Task details:
Give the number of lines below that contain "pointer", with no other output.

(User interface change data)
[Start of Attachment]
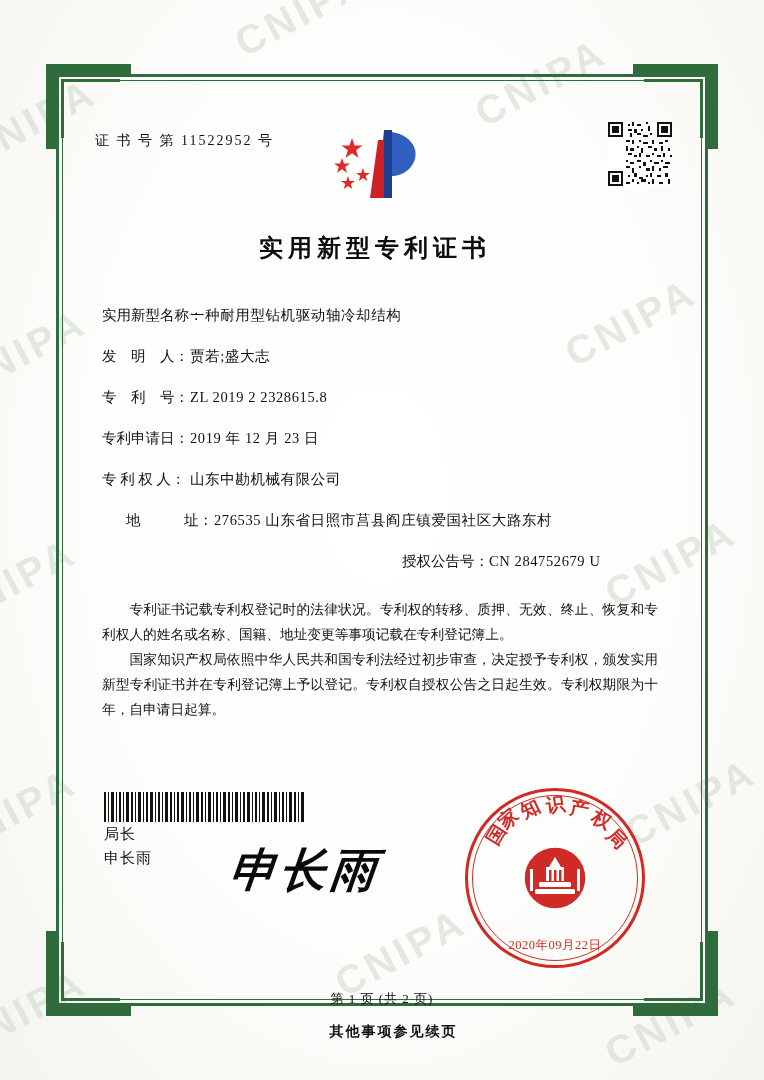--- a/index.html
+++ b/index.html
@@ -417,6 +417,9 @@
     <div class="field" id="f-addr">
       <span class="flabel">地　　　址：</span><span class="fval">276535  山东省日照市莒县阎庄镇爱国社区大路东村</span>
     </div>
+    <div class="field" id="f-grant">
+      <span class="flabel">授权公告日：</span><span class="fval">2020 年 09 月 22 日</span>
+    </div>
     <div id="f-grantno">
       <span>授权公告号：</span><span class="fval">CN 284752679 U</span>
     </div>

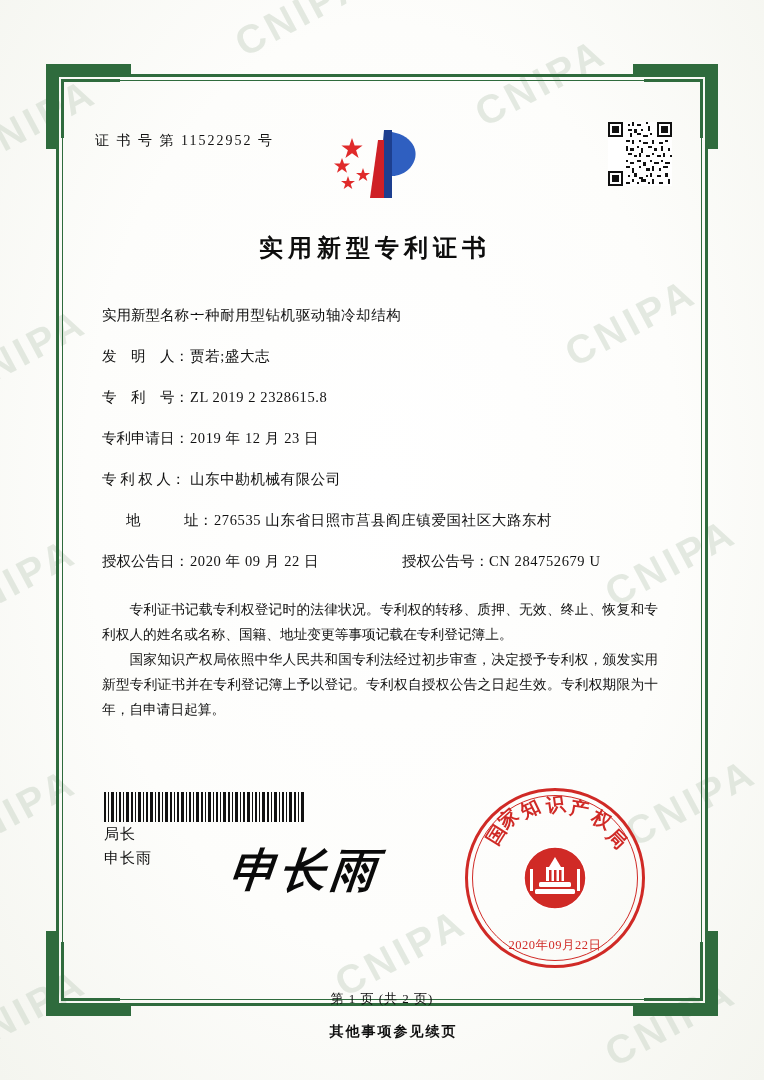--- a/index.html
+++ b/index.html
@@ -231,7 +231,7 @@
     position: absolute;
     left: 0; right: 0;
     bottom: 14px;
-    text-align: center;
+    text-align: right;
     color: #d02a26;
     font-size: 12.5px;
     letter-spacing: .5px;

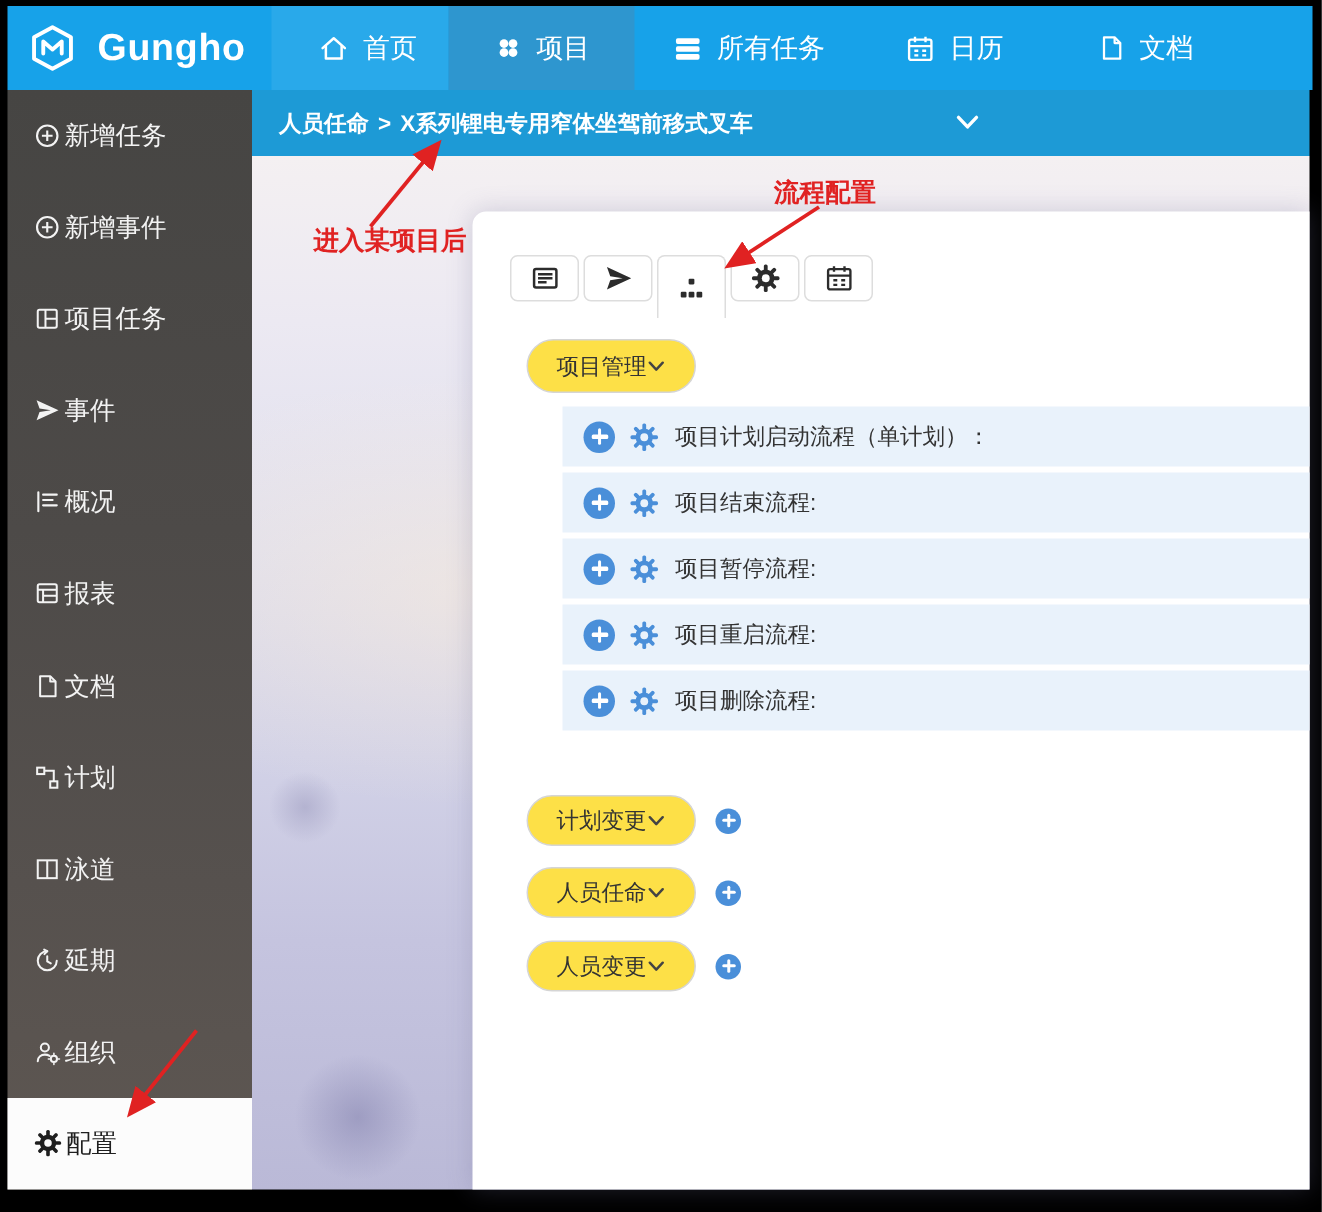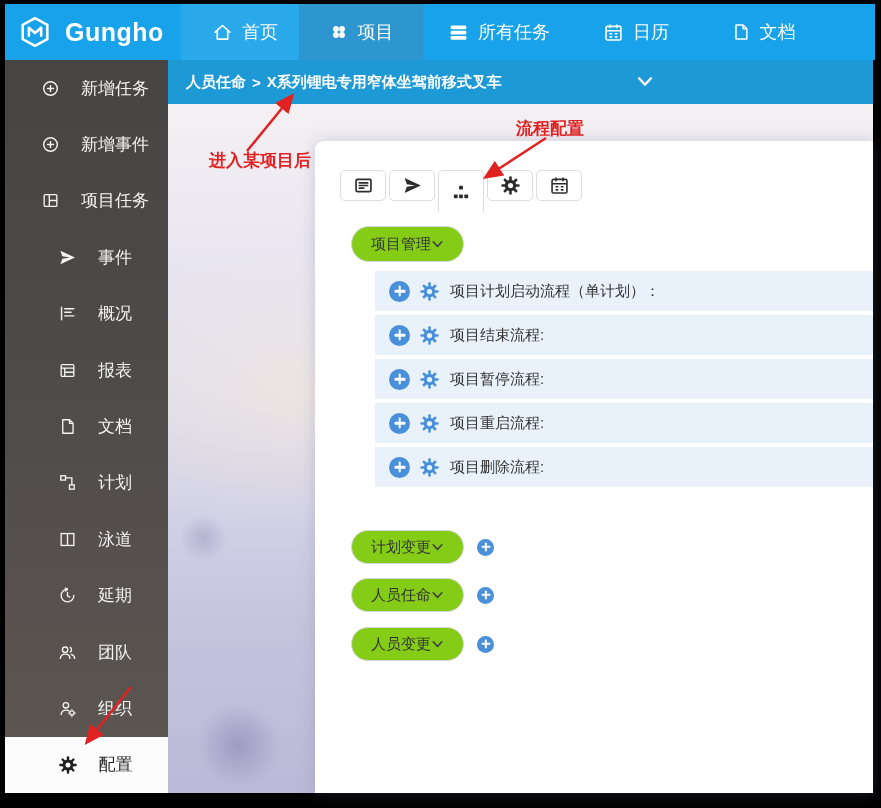--- a/index.html
+++ b/index.html
@@ -28,7 +28,7 @@
   .sidebar{position:absolute;left:5px;top:60px;width:163px;height:733px;
     background:linear-gradient(180deg,#464543 0%,#4d4a48 40%,#56514e 72%,#5e5752 100%);
     display:flex;flex-direction:column;}
-  .sitem{flex:1;display:flex;align-items:center;gap:21px;padding-left:17px;color:#f3f3f3;font-size:17px;cursor:pointer;justify-content:center;}
+  .sitem{flex:1;display:flex;align-items:center;gap:2px;padding-left:17px;color:#f3f3f3;font-size:17px;cursor:pointer;}
   .sitem .sicon{display:flex;align-items:center;color:#f3f3f3;}
   .sitem.active{background:#fcfcfc;color:#1f1f1f;}
   .sitem.active .sicon{color:#1f1f1f;}

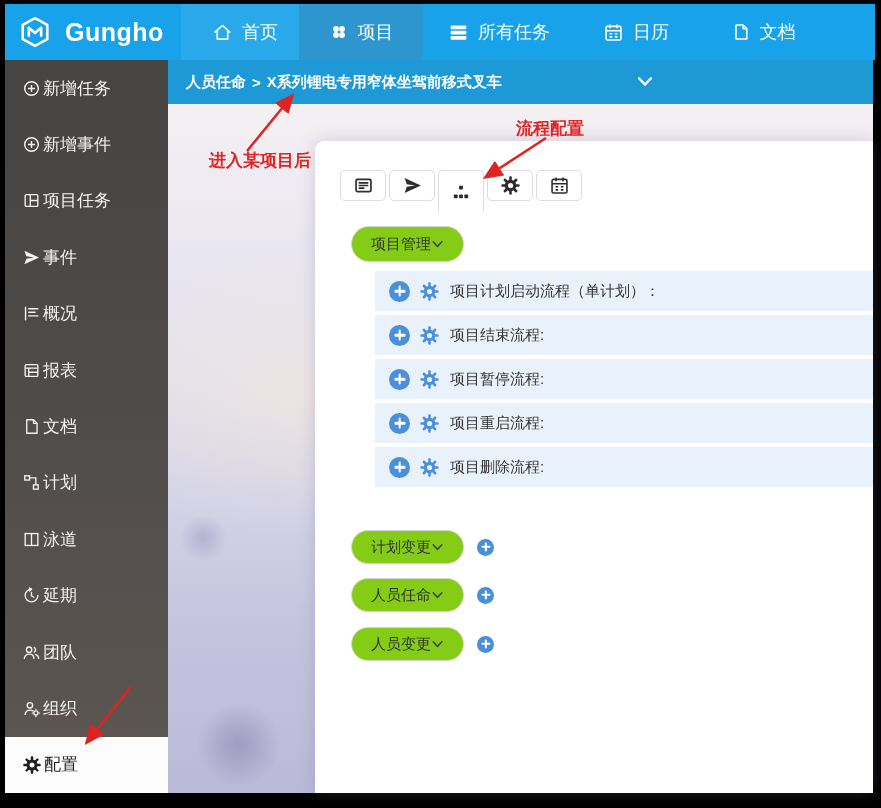--- a/index.html
+++ b/index.html
@@ -50,7 +50,7 @@
   .tab.active{height:42px;border-bottom:none;border-radius:5px 5px 0 0;}
 
   .gpill{display:inline-flex;align-items:center;gap:0;height:36px;padding:0 19px;border:1px solid #d5d5d5;
-    border-radius:19px;background:#84cc16;font-size:15px;color:#333;cursor:pointer;box-sizing:border-box;}
+    border-radius:19px;background:#fde047;font-size:15px;color:#333;cursor:pointer;box-sizing:border-box;}
   .gpill .pchev{display:flex;align-items:center;color:#444;}
   .gp-main{position:absolute;left:36px;top:85px;}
[End of Attachment]
Finished task:
4